Building teams over the course of his career, Wu first looks to see if potential hires have the right ethics and values. “These characteristics are particularly important, as I believe that it’s critical that you show leadership by example,” he says. “There are no shortcuts in our industry, so someone with the right values will eventually go higher in their career and be the type of person that a team will want to follow, learn from, and work to their very best every day. I value a person with the highest ethics over anything else.”

2019 may go down as a pivotal year for BeiGene. Last month, the Chinese biotech was granted FDA breakthrough therapy designation for its investigational Bruton’s tyrosine kinase (BTK) inhibitor, zanubrutinib, for the treatment of adult patients with mantle cell lymphoma (MCL) who have received at least one prior therapy. Zanubrutinib, being developed in a clinical program that includes seven Phase III trials, is the first drug candidate discovered in China to gain FDA breakthrough therapy status. 

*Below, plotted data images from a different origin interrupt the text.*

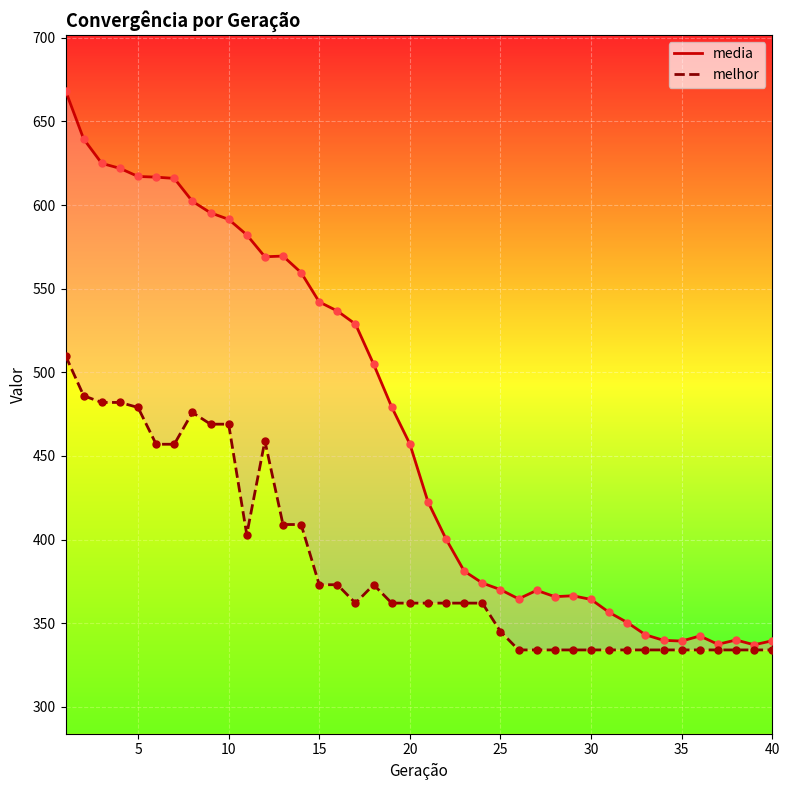

At which category is the sum across all series the highest?

1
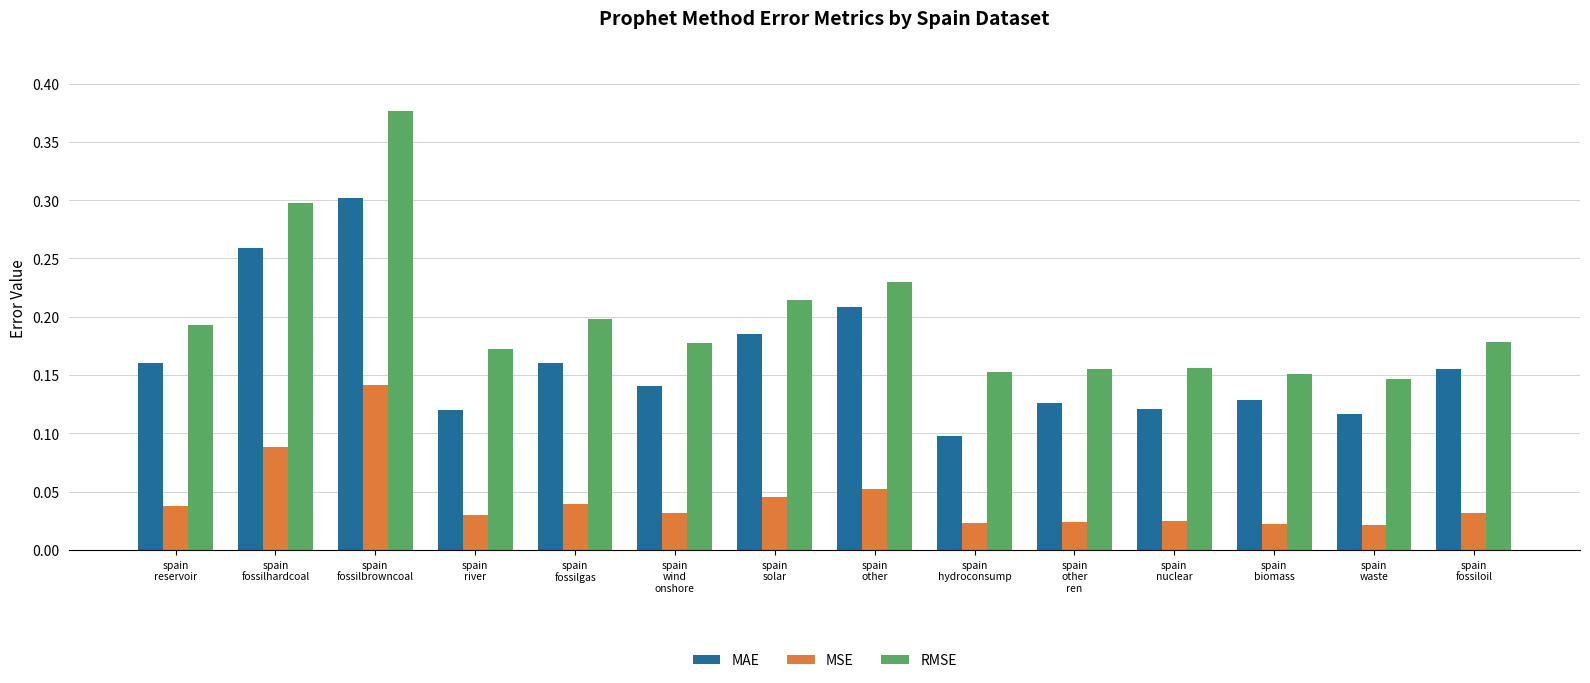

How many MSE values are between 0 and 1?

14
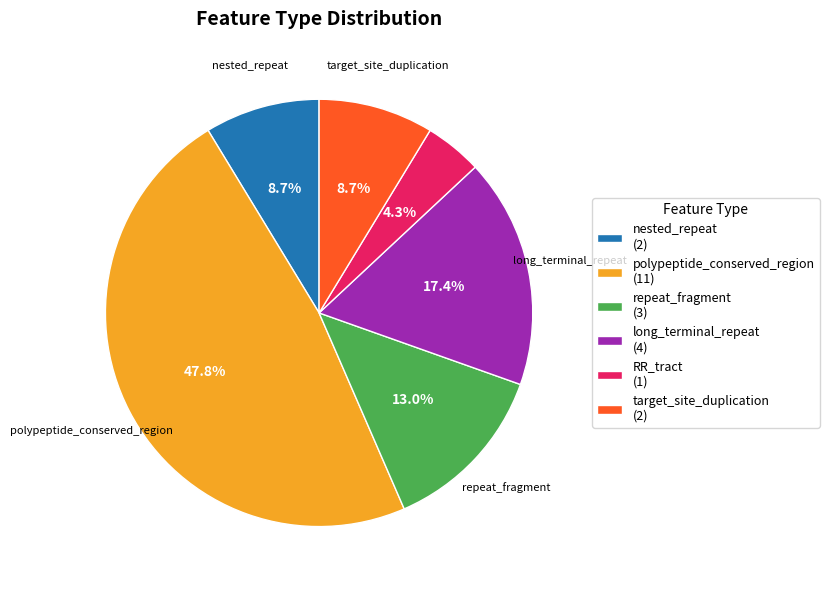

Does any single category account for the majority?

No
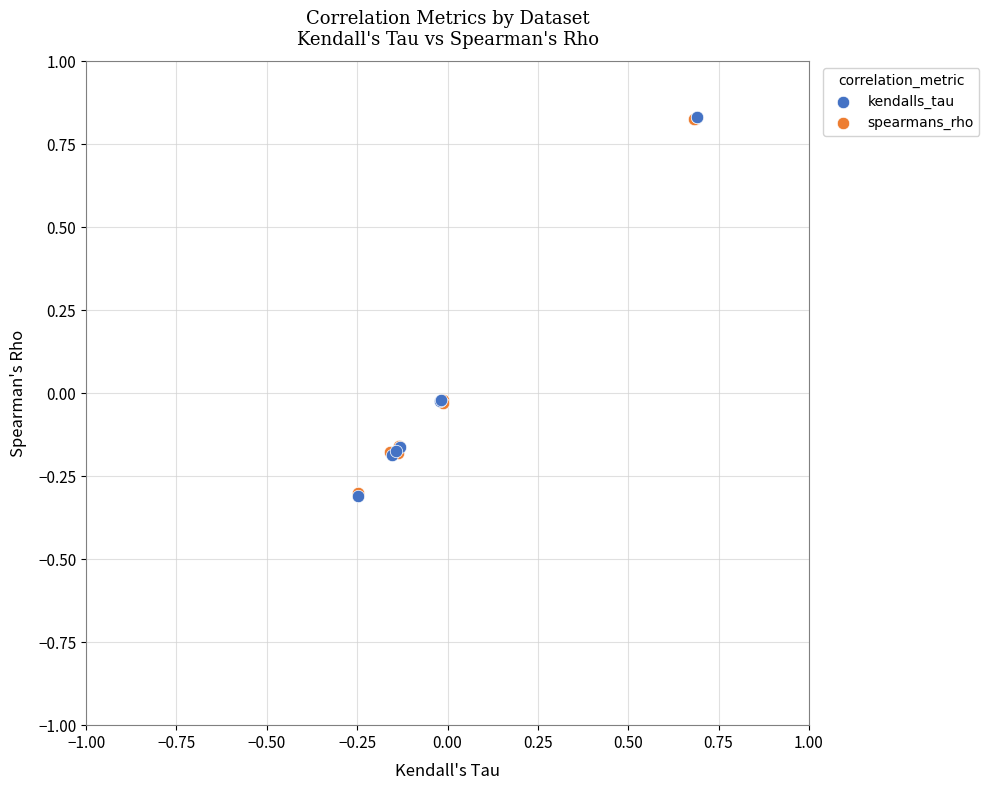

Which series has the widest spread of Y values?

kendalls_tau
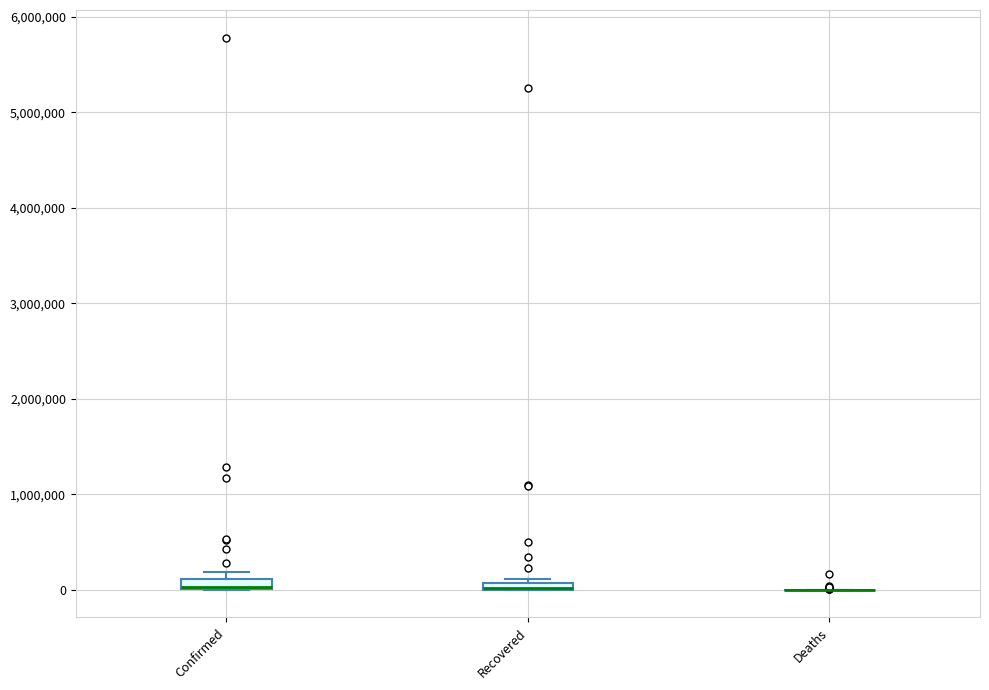

Where is the upper edge of the box for Recovered on the y-axis? The values are not printed on the chart, so give them approximately, as read against the axis.

100000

BeiGene is anticipating that two new drug applications filed in 2018 to the Chinese regulatory authority, the National Medicinal Products Administration, will be approved this year. They are for zanubrutinib for patients with relapsed/refractory (R/R) chronic lymphocytic leukemia (CLL) or small lymphocytic lymphoma (SLL), and for tislelizumab, an anti-PD-1 antibody.

And while BeiGene already markets Abraxane (nanoparticle albumin–bound paclitaxel), Revlimid (lenalidomide), and Vidaza (azacitidine) in China under a license from Celgene (whose contract stays in place through the Bristol-Myers Squibb buyout), the 2019 launches would represent the first time BeiGene’s scientists and researchers have taken a compound to commercialization. “There is a lot of coordination around launch readiness,” acknowledges Wu. 

Product launch and market access in China is a much different model than in Europe or the US. There is reimbursement on a provincial level and hospital listings have improved, but, by and large, it is an out-of-pocket payment by the patient. Wu says bringing an approved product to the patient has its hurdles. 

Away from the day-to-day challenges, Wu continues to look at the biotech and pharma landscape in China as one of promise. He sees the movement of talent among executives and the workforce shifting to biotech, and, going forward, bringing fresh ideas to both sides of industry.